I followed these directions for the Google SSO:
https://docs.jamf.com/technical-articles/Configuring_Single_Sign-On-with_Google_Workspace.html

Along with adding the SSO pane to the prestage. The pane seemed to work fine — asked for login, went through two-factor authentication, continued the setup afterword — but it never passed the variables to the Create a Computer Account screen, so the name and the username were still blank. I tried both Custom Details and Device Owner's Details in the Pre-fill Primary Account Information, neither worked.

So then I tried using the Google Secure LDAP Integration using the directions here and on Google:
https://docs.jamf.com/10.42.0/jamf-pro/documentation/Google_Secure_LDAP_Integration.html

If I go to 
System Settings >> Cloud Identity Providers >> [name of Google LDAP] and run a test, I can see information for particular users, so I know it at least partially worked. But when I set that up as a pane in the prestage, I can't get past the password of my Google account — it doesn't seem to recognize it.

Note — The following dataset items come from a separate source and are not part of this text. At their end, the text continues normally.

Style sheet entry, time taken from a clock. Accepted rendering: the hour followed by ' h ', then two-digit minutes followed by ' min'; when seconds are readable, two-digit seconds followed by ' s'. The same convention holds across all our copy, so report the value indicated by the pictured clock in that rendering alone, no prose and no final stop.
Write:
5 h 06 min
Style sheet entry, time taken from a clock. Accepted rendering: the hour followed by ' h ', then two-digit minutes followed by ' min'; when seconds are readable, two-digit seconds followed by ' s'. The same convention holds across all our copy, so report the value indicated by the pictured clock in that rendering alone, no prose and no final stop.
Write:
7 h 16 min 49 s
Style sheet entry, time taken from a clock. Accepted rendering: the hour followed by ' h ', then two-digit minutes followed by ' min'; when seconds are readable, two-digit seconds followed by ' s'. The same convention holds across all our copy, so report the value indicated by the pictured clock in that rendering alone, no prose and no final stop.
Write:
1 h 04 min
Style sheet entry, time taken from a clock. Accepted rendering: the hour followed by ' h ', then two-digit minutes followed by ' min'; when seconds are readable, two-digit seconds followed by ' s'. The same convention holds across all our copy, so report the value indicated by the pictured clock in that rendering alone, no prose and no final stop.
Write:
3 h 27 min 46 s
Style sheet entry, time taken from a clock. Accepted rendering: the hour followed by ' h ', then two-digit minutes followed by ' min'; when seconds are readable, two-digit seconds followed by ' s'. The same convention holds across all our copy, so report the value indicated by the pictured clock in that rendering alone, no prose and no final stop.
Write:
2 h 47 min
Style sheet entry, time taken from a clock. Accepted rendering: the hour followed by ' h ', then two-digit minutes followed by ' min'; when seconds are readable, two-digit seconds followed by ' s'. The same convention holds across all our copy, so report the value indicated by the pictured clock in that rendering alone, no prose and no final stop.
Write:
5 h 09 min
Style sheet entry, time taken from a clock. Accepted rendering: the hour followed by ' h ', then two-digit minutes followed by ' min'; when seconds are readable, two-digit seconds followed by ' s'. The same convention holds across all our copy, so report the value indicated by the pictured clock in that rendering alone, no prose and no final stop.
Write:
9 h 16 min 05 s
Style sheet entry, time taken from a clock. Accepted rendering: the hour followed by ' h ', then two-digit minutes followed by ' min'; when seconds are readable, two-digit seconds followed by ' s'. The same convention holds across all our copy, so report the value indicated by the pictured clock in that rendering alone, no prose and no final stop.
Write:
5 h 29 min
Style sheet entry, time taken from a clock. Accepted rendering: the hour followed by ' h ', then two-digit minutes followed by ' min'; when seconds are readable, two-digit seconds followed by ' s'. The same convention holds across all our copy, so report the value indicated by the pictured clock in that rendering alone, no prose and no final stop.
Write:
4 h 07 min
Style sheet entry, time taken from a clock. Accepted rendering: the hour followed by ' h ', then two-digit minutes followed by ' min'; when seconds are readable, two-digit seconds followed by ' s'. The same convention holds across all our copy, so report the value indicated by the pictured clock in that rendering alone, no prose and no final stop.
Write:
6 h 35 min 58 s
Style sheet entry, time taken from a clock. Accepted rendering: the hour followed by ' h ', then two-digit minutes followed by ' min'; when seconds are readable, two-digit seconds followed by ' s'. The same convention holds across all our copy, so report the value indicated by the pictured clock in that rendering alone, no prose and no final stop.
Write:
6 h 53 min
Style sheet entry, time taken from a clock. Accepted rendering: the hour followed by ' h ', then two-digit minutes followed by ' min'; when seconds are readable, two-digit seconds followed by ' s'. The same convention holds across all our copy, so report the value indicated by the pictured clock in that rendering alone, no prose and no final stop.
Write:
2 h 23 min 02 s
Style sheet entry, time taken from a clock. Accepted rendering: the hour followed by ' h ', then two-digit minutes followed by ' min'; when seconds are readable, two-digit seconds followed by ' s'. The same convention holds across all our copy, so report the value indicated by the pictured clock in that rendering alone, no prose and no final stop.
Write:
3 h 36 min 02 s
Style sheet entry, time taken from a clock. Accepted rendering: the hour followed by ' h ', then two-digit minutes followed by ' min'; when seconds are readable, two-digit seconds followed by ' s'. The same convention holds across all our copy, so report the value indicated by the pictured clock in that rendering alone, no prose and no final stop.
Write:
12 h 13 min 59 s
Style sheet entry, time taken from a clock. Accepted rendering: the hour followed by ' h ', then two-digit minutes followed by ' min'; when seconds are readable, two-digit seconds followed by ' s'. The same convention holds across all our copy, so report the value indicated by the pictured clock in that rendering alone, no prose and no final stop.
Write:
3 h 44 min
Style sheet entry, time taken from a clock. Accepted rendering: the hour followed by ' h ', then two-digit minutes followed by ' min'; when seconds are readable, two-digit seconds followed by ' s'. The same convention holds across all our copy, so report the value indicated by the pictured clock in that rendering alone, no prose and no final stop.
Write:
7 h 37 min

I only need one of these to work, so if anyone has any thoughts on where I may have gone wrong in either direction, I'd appreciate it. I'm happy to give more specific details about my setup if it helps.

---
Matthew Prins -- Jamf Scripts @ Github
4 REPLIES 4

jcarr
Release Candidate Programs Tester

You actually need both to work.  The SSO gives you the authentication part, so that the user can authenticate to enroll the device.  You then need to cloud identity provider so that Jamf can look up the user that authenticated in your directory.  You'll need to make sure that the mapping is correct (so that a lookup on the username or email returns the correct user value).  I haven't set up Google, but with Azure the user signs in with their userPrincipalName (e.g. username@domain.com), but I map the Jamf User Name to the Azure mailNickname attribute.  This gives me the everything up to the @ as the Jamf username (and therefore short name for the local user account in macOS).

 

One thing I found in my testing is to make sure you have a test account, that is not also a Jamf Pro admin account.  I found that if a user with the same username already exists as a Jamf Pro admin, the cloud LDAP lookup will fail.

 

Hope this helps!


@jcarr wrote:

You actually need both to work. 
...

One thing I found in my testing is to make sure you have a test account, that is not also a Jamf Pro admin account.

Those were two pieces of info I needed — thanks! Still having some mapping issues, but I'm seeing the email address at least in the username field, just not the full name in the name box. I'll play around with this when I have some time, but it's at least transferring *something* now.
 
Found this, which might be useful for anyone in the future trying to set this up:
https://hcsonline.com/images/PDFs/Google_SSO.pdf

---
Matthew Prins -- Jamf Scripts @ Github

bojanspasic
New Contributor

hi, 

You should check mappings in SSO or LDAP authentication, whatever you use, what type username is set for authentication, full email (with @domain.com) or just a user name (without @domain.com)

Also, if you using SSO with MFA, try temporarily to disable MFA for that account and test it, I remember reading somewhere about the issues with MFA and SSO. 

 

AtillaTheC
Contributor II

We had the same issue, we ended up using LDAP for auth and Mappings. This resolved the autofill issues for us. this is just a hold over until we switch to Okta/jamf connect as it skips 2 factor using this method.